TASK ▸
Keep the wording of every entry exactly as it is while leaving the pictures out of your copy.

TASK DATA ▸
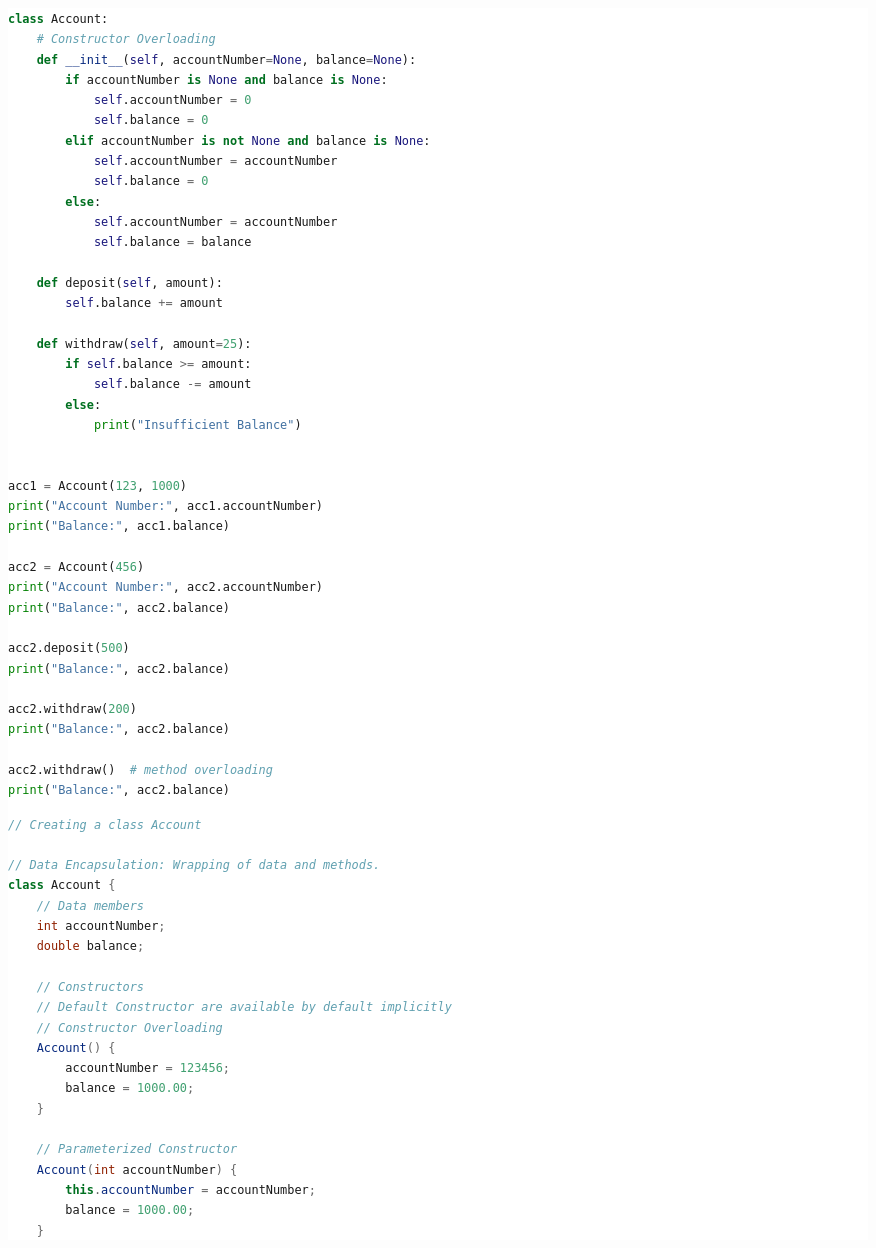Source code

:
 ```python
class Account:
    # Constructor Overloading
    def __init__(self, accountNumber=None, balance=None):
        if accountNumber is None and balance is None:
            self.accountNumber = 0
            self.balance = 0
        elif accountNumber is not None and balance is None:
            self.accountNumber = accountNumber
            self.balance = 0
        else:
            self.accountNumber = accountNumber
            self.balance = balance

    def deposit(self, amount):
        self.balance += amount

    def withdraw(self, amount=25):
        if self.balance >= amount:
            self.balance -= amount
        else:
            print("Insufficient Balance")


acc1 = Account(123, 1000)
print("Account Number:", acc1.accountNumber)
print("Balance:", acc1.balance)

acc2 = Account(456)
print("Account Number:", acc2.accountNumber)
print("Balance:", acc2.balance)

acc2.deposit(500)
print("Balance:", acc2.balance)

acc2.withdraw(200)
print("Balance:", acc2.balance)

acc2.withdraw()  # method overloading
print("Balance:", acc2.balance)

```

```java
// Creating a class Account

// Data Encapsulation: Wrapping of data and methods.
class Account {
    // Data members
    int accountNumber;
    double balance;

    // Constructors
    // Default Constructor are available by default implicitly
    // Constructor Overloading
    Account() {
        accountNumber = 123456;
        balance = 1000.00;
    }

    // Parameterized Constructor
    Account(int accountNumber) {
        this.accountNumber = accountNumber;
        balance = 1000.00;
    }
```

COMPLETED EXERCISE ▸
Source code

:
 ```python
class Account:
    # Constructor Overloading
    def __init__(self, accountNumber=None, balance=None):
        if accountNumber is None and balance is None:
            self.accountNumber = 0
            self.balance = 0
        elif accountNumber is not None and balance is None:
            self.accountNumber = accountNumber
            self.balance = 0
        else:
            self.accountNumber = accountNumber
            self.balance = balance

    def deposit(self, amount):
        self.balance += amount

    def withdraw(self, amount=25):
        if self.balance >= amount:
            self.balance -= amount
        else:
            print("Insufficient Balance")


acc1 = Account(123, 1000)
print("Account Number:", acc1.accountNumber)
print("Balance:", acc1.balance)

acc2 = Account(456)
print("Account Number:", acc2.accountNumber)
print("Balance:", acc2.balance)

acc2.deposit(500)
print("Balance:", acc2.balance)

acc2.withdraw(200)
print("Balance:", acc2.balance)

acc2.withdraw()  # method overloading
print("Balance:", acc2.balance)

```

```java
// Creating a class Account

// Data Encapsulation: Wrapping of data and methods.
class Account {
    // Data members
    int accountNumber;
    double balance;

    // Constructors
    // Default Constructor are available by default implicitly
    // Constructor Overloading
    Account() {
        accountNumber = 123456;
        balance = 1000.00;
    }

    // Parameterized Constructor
    Account(int accountNumber) {
        this.accountNumber = accountNumber;
        balance = 1000.00;
    }
```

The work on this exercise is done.